Irish rugby won’t quite be the same following the news that legendary fly-half Johnny Sexton is hanging up his boots.
The former captain helped his side to four Six Nations Wins, two Grand Slams and three Triple Crowns in a glittering career that saw him crowned the 2018 World Rugby Player of the Year.
Sexton scored an incredible 1,113 international points, the fourth-highest in history. He’s in rich company, with only Dan Carter, Owen Farrell and Jonny Wilkinson ahead of him in the all-time rankings.
Following a stellar career with Leinster, Racing 92, Ireland and the British and Irish Lions, we’ve taken a look back at the many highs (and lows) of Sexton’s rugby journey.
As Sexton clapped the travelling fans in his final match for his country, there wouldn’t have been a dry eye back home in Ireland. The fly-half was unable to keep it together as TV cameras caught his son encouragingly saying “You’re still the best, dad.”
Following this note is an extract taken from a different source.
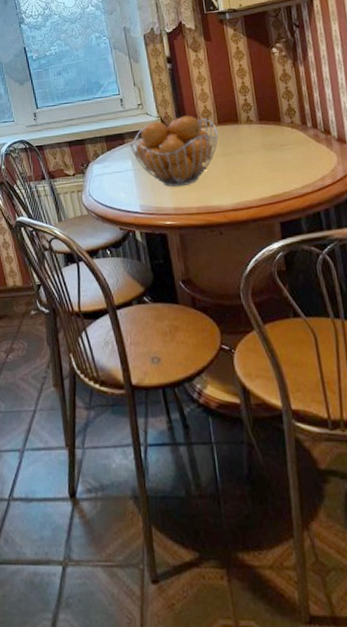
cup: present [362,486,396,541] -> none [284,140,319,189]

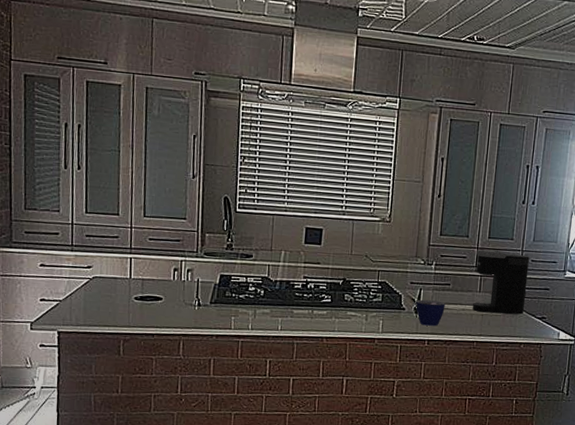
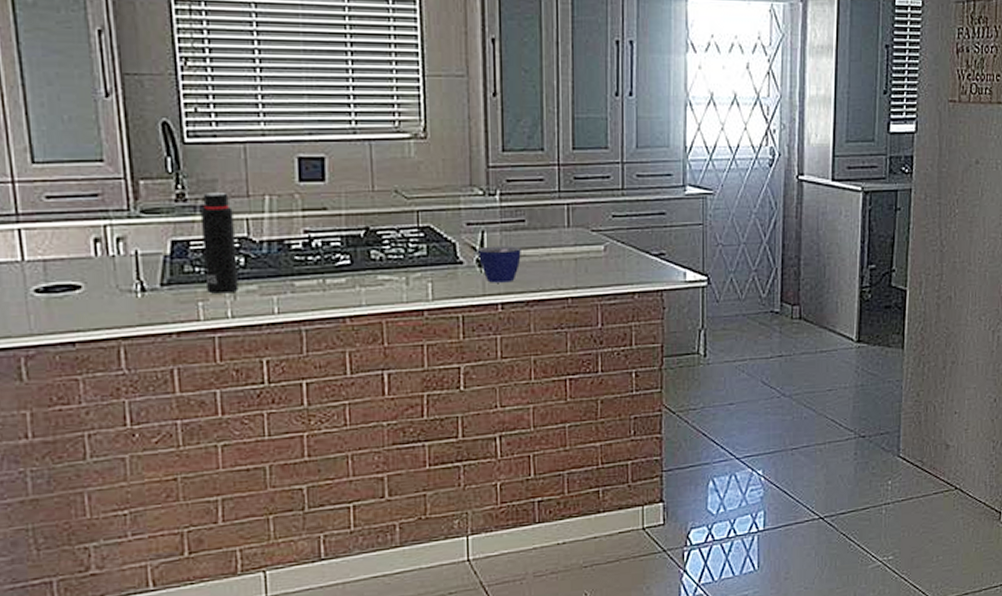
water bottle: none [238,246,261,313] -> present [201,193,239,294]
coffee maker: present [473,249,530,315] -> none [556,167,634,256]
He is undoubtedly Ireland’s greatest ever player and a World Cup win this summer would have been the icing on the cake, possibly cementing his place as the best the sport has ever seen.
Despite a trophy-laden career, Sexton was never able to add the Webb Ellis Cup to his impressive collection. Ireland have never progressed beyond the quarter-finals and that continued in France as they suffered a 28-24 defeat to New Zealand in the final eight.
The tournament wasn’t all bad for Sexton. Their pool stage triumph over Tonga saw him become Ireland’s highest points scorer of all time, while their 82-8 win against Romania was their biggest ever World Cup win.
Yet those records will do little to soften the blow of never being able to claim rugby’s greatest honour in what was possibly Ireland’s biggest opportunity in years.
While Sexton’s medal collection has one notable omission, it does little to taint an incredible legacy in the green of Ireland. The 38-year-old spent 14 years giving his all for his home country, captaining them for the final four years of his career.
He made his debut way back in 2009 and was an instant hero as he scored 16 points, kicking seven from seven and winning man of the match in blistering conditions against Fiji.
He then followed that up against South Africa, where a broken hand didn’t stop him from scoring all 15 points in a 15-10 win.
A long-winded rivalry with England was spawned in the 2011 Six Nations as he scored 14 points to stop them from winning a Grand Slam. The first of Sexton’s four Six Nations championships came in 2014 as he finished as the joint-highest try scorer, before Ireland repeated the feat the following year.
Ireland won their third ever Grand Slam in the 2018 Six Nations but that dream almost fell apart in the first game. They were trailing away at France but Sexton stepped up to save the day, scoring a crucial drop goal in the 83rd minute after 41 phases to win the game 15-13.
Sexton was imperious throughout the tournament, scoring 44 points across the five games on his way to being nominated for player of the tournament. And it wasn’t just in the Six Nations that he excelled as he continued an impressive 2018 by helping Ireland secure their first series win in Australia since 1979.
He finished that season undefeated as a starter for Ireland and became just the second ever Irishman to be crowned World Rugby Player of the Year.
Sexton enjoyed a successful final few years captaning his nation and last summer he led them to a Test series win in New Zealand. That victory saw Ireland become the first touring side to defeat the All Blacks in their own backyard since 1994.
And in Sexton’s final ever Six Nations game against England, Sexton captained Ireand to their fourth (and his second) Grand Slam.
Away from the international stage, Sexton has also enjoyed a remarkable domestic career, most notably for hometown club Leinster. Apart from a brief two-year spell at Racing 92 in France, Sexton spent his entire career at Leinster and helped them to four European Cups, six league titles, one European Challenge Cup and two Irish Shields.
Sexton’s first Heineken Cup triumph came in 2009, where a stunning drop goal from the halfway line helped Leinster to their first ever European Cup. He scored 11 points as his side won 19-16 against Leicester Tigers.
Two years later, Leinster’s name was on the trophy again after Sexton inspired them to one of rugby’s greatest ever comebacks. They trailed 22-6 at half-time but two tries and 28 points from Sexton saw them claim a remarkable 33-22 win. Sexton won man of the match and his haul was the second-highest points tally ever recorded in a Heineken Cup match.
Leinster secured a second consecutive Heineken Cup a year later – their third in four years – and Sexton scored 15 points in the 42-14 win over Irish rivals Ulster, which was the biggest ever winning margin in a final.
Following Sexton’s return from France, he became Leinster captain in 2018 and led them to a fourth European Cup, beating old side Racing 92 in the final, before they claimed four consecutive league titles to cement their place as one of Europe’s greatest sides.
Love him or loathe him, Sexton has had a phenomenal career and as he settles down to enjoy a well-deserved retirement, he’ll rightly be remembered as one of the best to ever do it.